Almost all human food comes from photosynthesis carried out by chloroplasts, and the chloroplast protein-import system is the foundation enabling photosynthesis to occur.
Based on an innovative approach, a team of researchers led by Dr. Hsou-min Li at Academia Sinica’s Institute of Molecular Biology has found the bridge linking, and allowing proteins to cross, the two surrounding membranes of chloroplasts. They have named the bridge TIC236. Their study sheds new light on how chloroplasts work and how plants evolve. The team’s results were published in the renowned journal Nature, and highlighted by a News and Views article recommending their findings.
Dr. Li said that if we view a plant cell as a city, chloroplasts are the farms providing food for the city, with photosynthetic proteins being the farmhands recruited from outside the farms. The two membrane layers surrounding chloroplasts are like the walls surrounding the farms, and there is even a moat between the walls. This study found that TIC236 serves as a bridge between the walls, allowing proteins to cross the walls and moat to go into chloroplasts to “work”. Without TIC236, Li said, chloroplasts would “lack labor”, which would cause a plant to perish in its nascent stage as an embryo.

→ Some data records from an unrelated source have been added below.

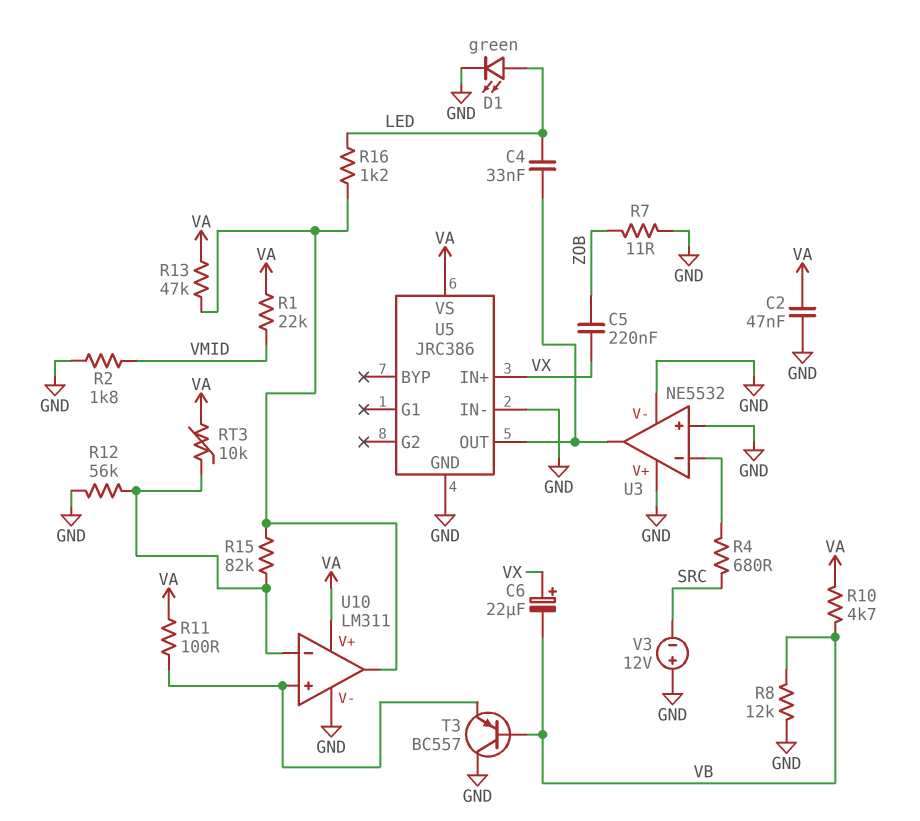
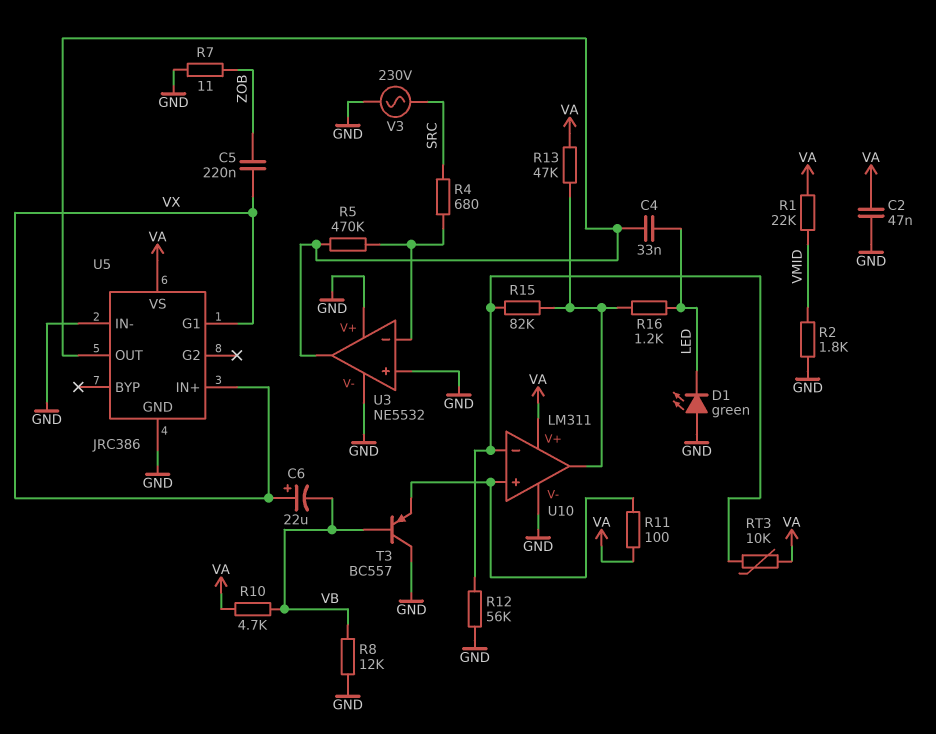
D1: LED green (A LED, K GND) -> LED green (A GND, K LED)
R5: none -> 470k (U3/in-, U3/out)
U5 pin G1: none -> VX
V3: 12V (plus GND, minus SRC) -> AC 230V (GND, SRC)

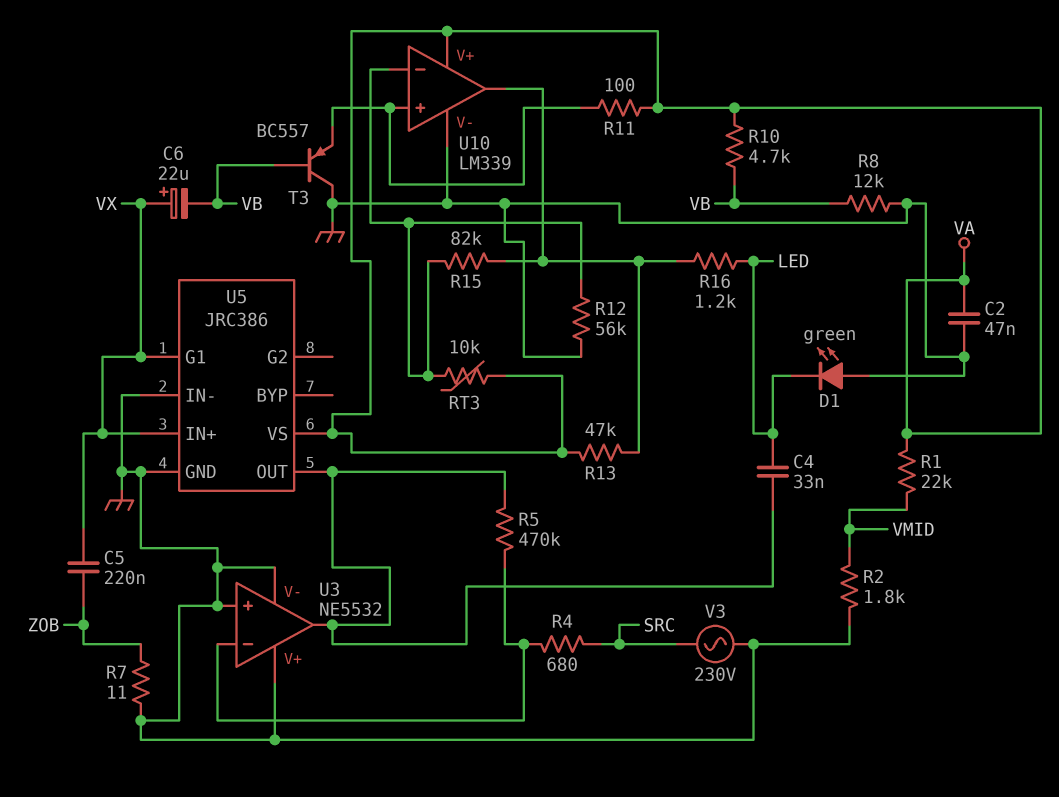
U10: LM311 -> LM339

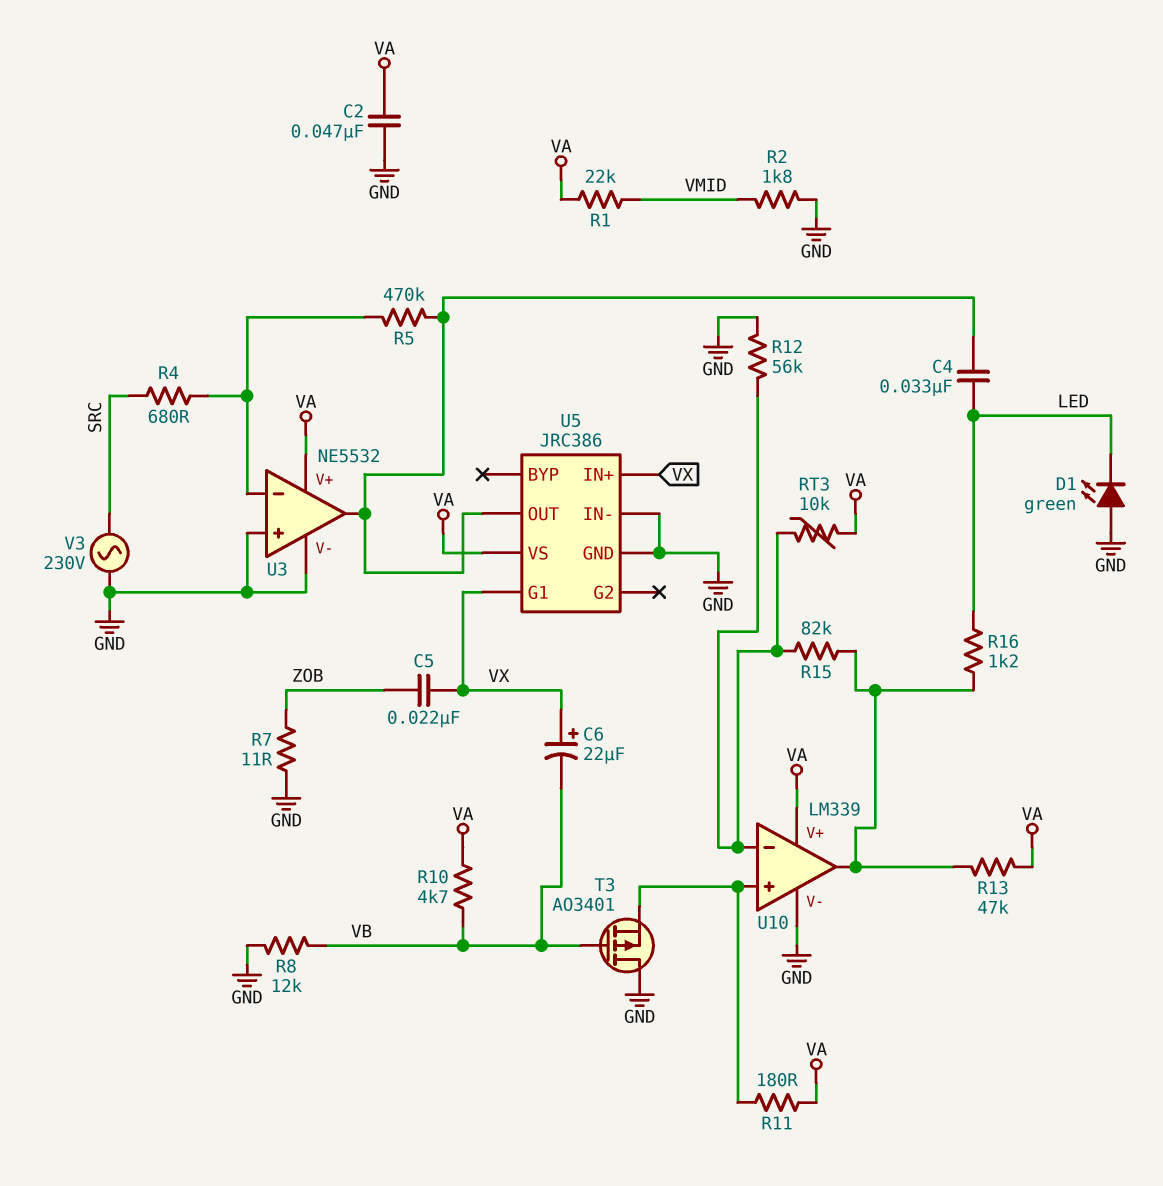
C5: 220nF (VX, ZOB) -> 22nF (VX, ZOB)
R11: 100 (U10/in+, VA) -> 180 (U10/in+, VA)
T3: PNP BC557 (B VB, C GND, E U10/in+) -> PMOS AO3401 (G VB, D GND, S U10/in+)
U3 pin V+: GND -> VA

Apart from discovering how chloroplasts work, the team’s study also found that TIC236 has evolved from a cyanobacterial ancestor, which is a significant discovery of the chloroplast evolutionary process. In the evolutionary history of life, an unknown ancient cyanobacterium was engulfed by another unicellular organism, evolved into chloroplasts and created all the plants on Earth. Identification of TIC236 will facilitate identifying what kind of cyanobacterium was the true ancestor of the chloroplast.

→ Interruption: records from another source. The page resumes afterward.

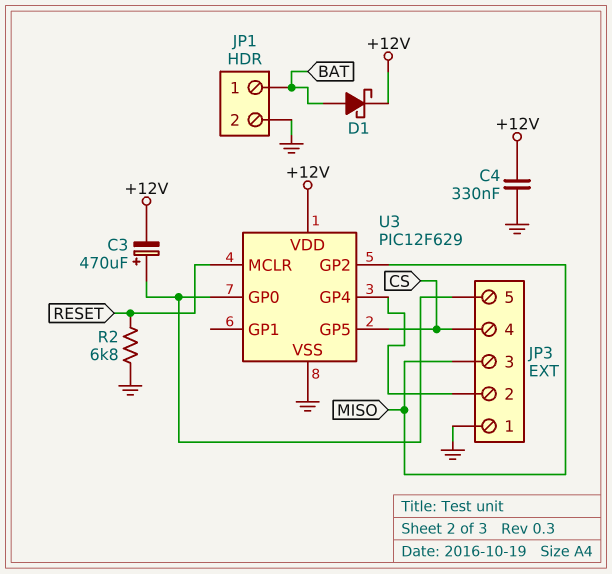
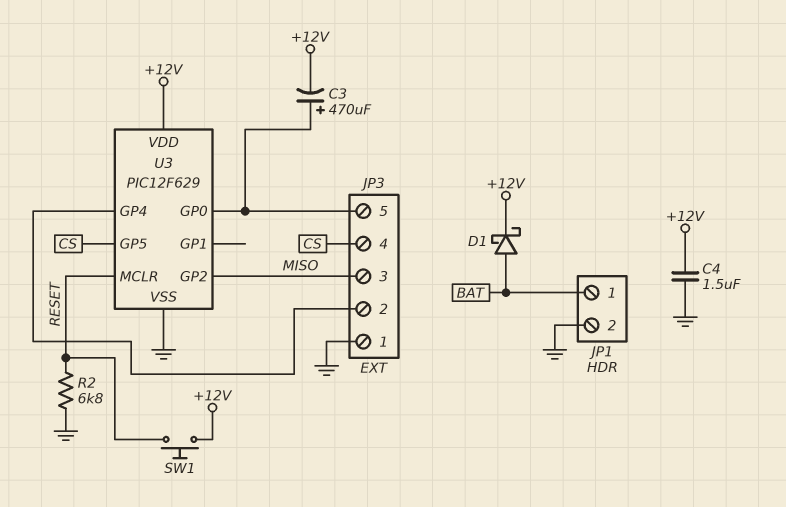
C4: 330nF (+12V, GND) -> 1.5uF (+12V, GND)
SW1: none -> button (+12V, RESET)

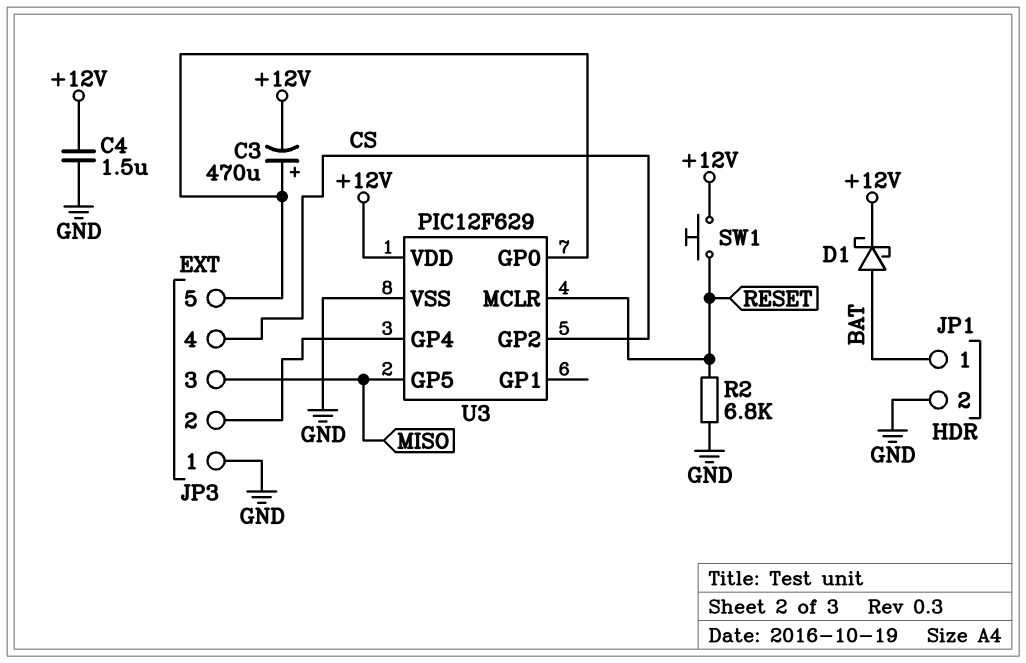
U3 pin GP2: MISO -> CS
U3 pin GP5: CS -> MISO

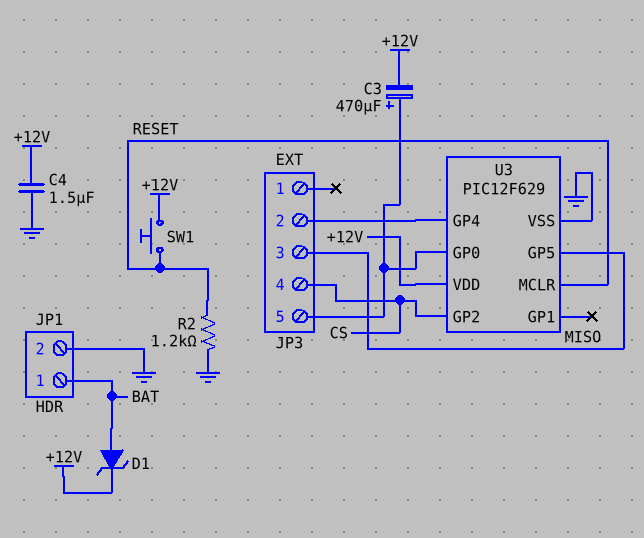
D1: schottky (A BAT, K +12V) -> zener (A BAT, K +12V)
JP3 pin 1: GND -> none
R2: 6.8k (GND, RESET) -> 1.2k (GND, RESET)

In addition, this research project discovered how organelles use different ways to import proteins. A plant’s cells are full of organelles importing proteins in different ways, one instance being mitochondria making a path for proteins by shortening the distance between the two surrounding membranes at a few places. The team’s research found that chloroplasts import proteins by building a long bridge between the two membranes. This difference in the ways of importing proteins suggests that the chloroplast and mitochondrion have different bacterial ancestors.
Dr. Li has devoted many years to studying how proteins get imported into chloroplasts, and has made a number of major discoveries. One of the reasons of the significant contributions this time lies in her project’s innovative methodology. Dr. Li remarked that previous studies were unable to provide an accurate analysis of the surrounding membranes because the massive internal thylakoid membrane system of the chloroplast severely interfere with composition analyses by mass spectrometry. This project’s breakthrough came from the researcher team’s success in surmounting the difficulty of getting research material from leucoplasts, which are similar to chloroplasts but lack the thylakoid system.

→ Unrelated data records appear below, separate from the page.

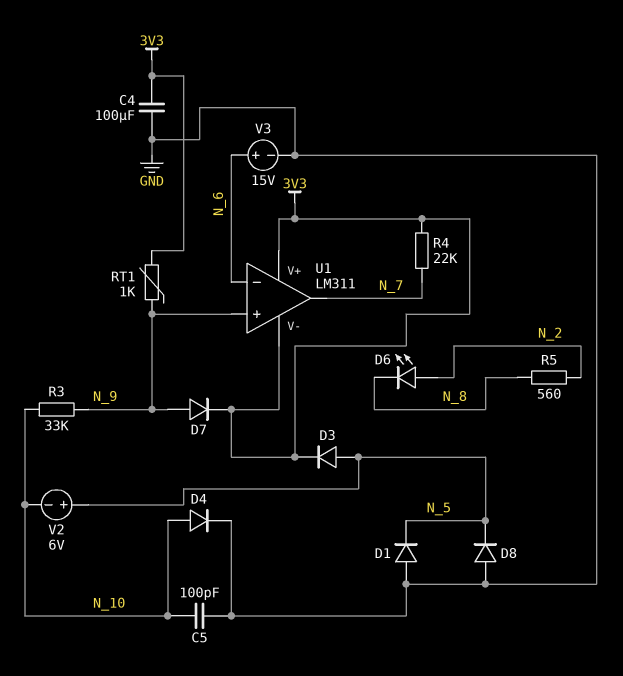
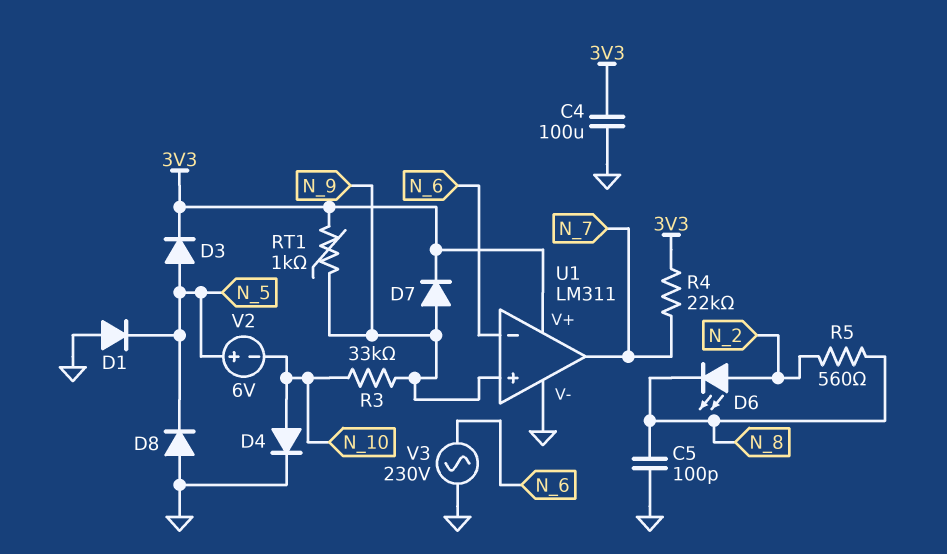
C5: 100pF (GND, N_10) -> 100pF (GND, N_8)
U1 pin V-: 3V3 -> GND
V3: 15V (plus N_6, minus GND) -> AC 230V (GND, N_6)

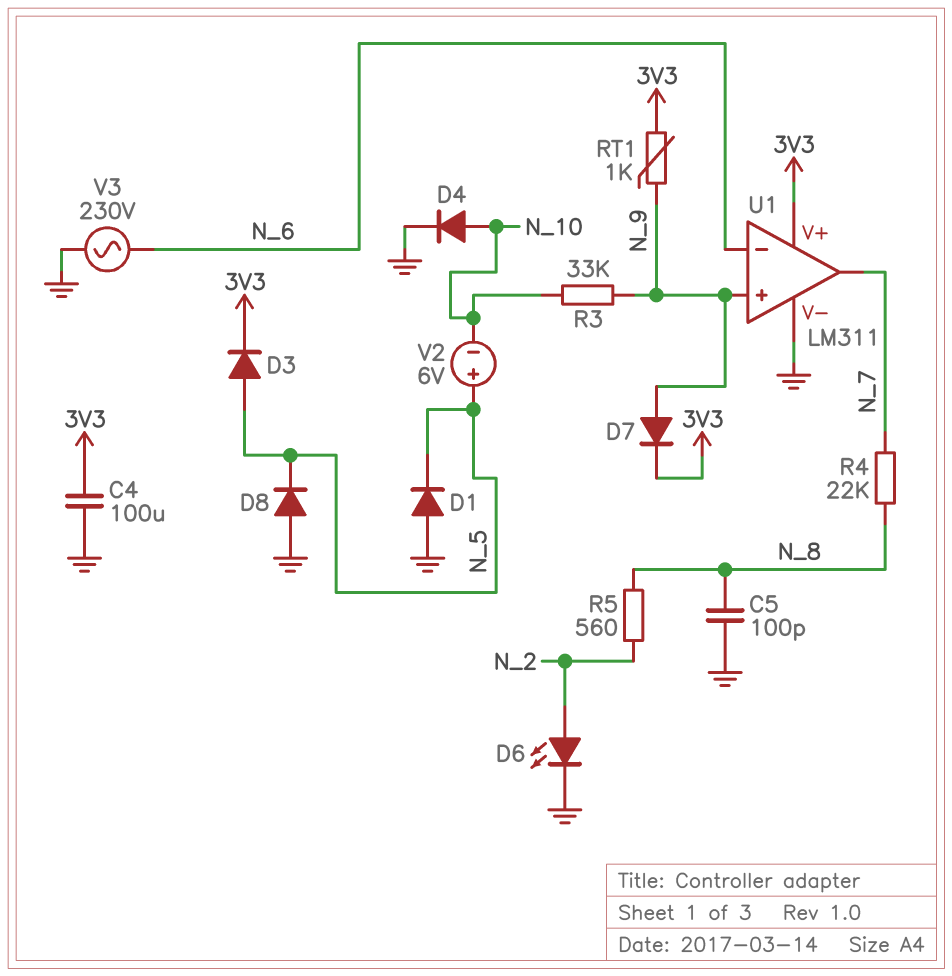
D6: LED (A N_2, K N_8) -> LED (A N_2, K GND)
R4: 22k (3V3, N_7) -> 22k (N_7, N_8)

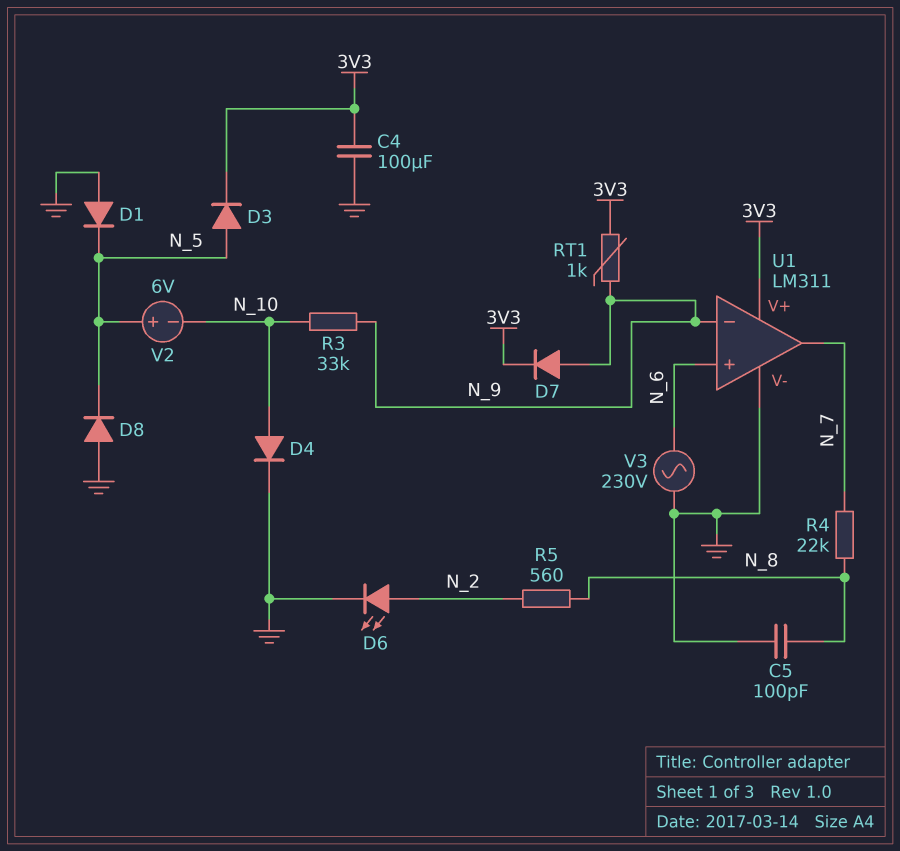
U1 pin in+: N_9 -> N_6
U1 pin in-: N_6 -> N_9

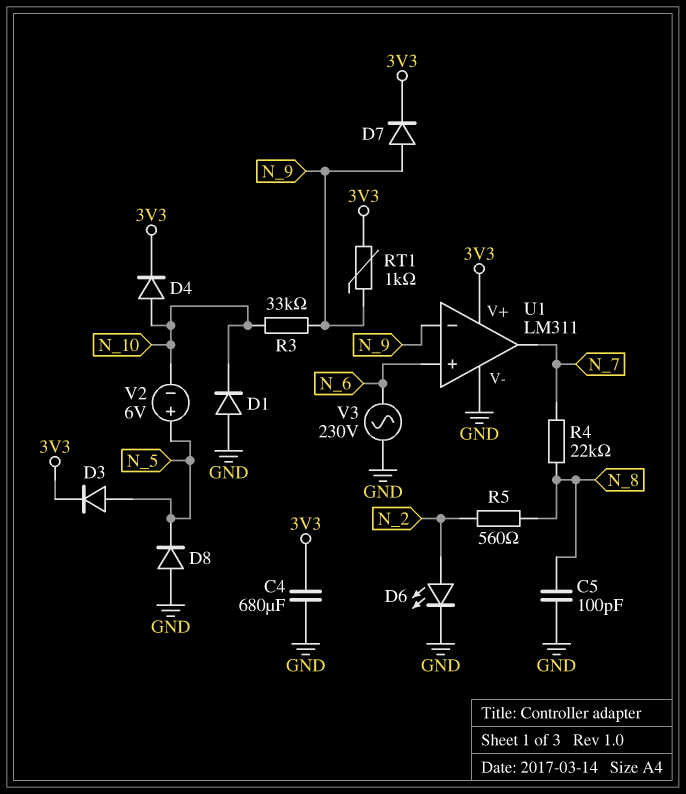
C4: 100uF (3V3, GND) -> 680uF (3V3, GND)
D1: diode (A GND, K N_5) -> diode (A GND, K N_10)
D4: diode (A N_10, K GND) -> diode (A N_10, K 3V3)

The team’s paper was published in the November 21, 2018 issue of Nature, under the title “TIC236 links the outer and inner membrane translocons of the chloroplast”.
Preproteins are transported into chloroplasts by the TOC and TIC (translocons at the outer- and inner-envelope membranes of chloroplasts, respectively) machineries, but how TOC and TIC are assembled together is unknown.
Dr. Hsou-min Li’s research team reports that TIC236 links the outer and inner membrane translocons of the chloroplast.
The result also suggests that the backbone of the chloroplast protein-import machinery evolved from the bacterial BamA –TamB protein-secretion system.